▶ **THE PROBLEM**
All lines after the one containing "focal_35mm: 68" are needed, along with that line itself. Please repeat them exactly through the end of the entries.

------------------------------------------------

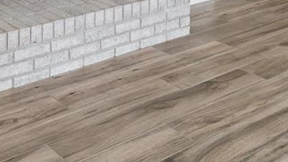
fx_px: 521
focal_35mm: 68
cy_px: -150
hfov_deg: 30.9
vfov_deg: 14.8
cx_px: 166
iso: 800
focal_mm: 15.5
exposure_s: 1/80
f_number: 10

------------------------------------------------

▶ **RESULT OF THIS TASK**
focal_35mm: 68
cy_px: -150
hfov_deg: 30.9
vfov_deg: 14.8
cx_px: 166
iso: 800
focal_mm: 15.5
exposure_s: 1/80
f_number: 10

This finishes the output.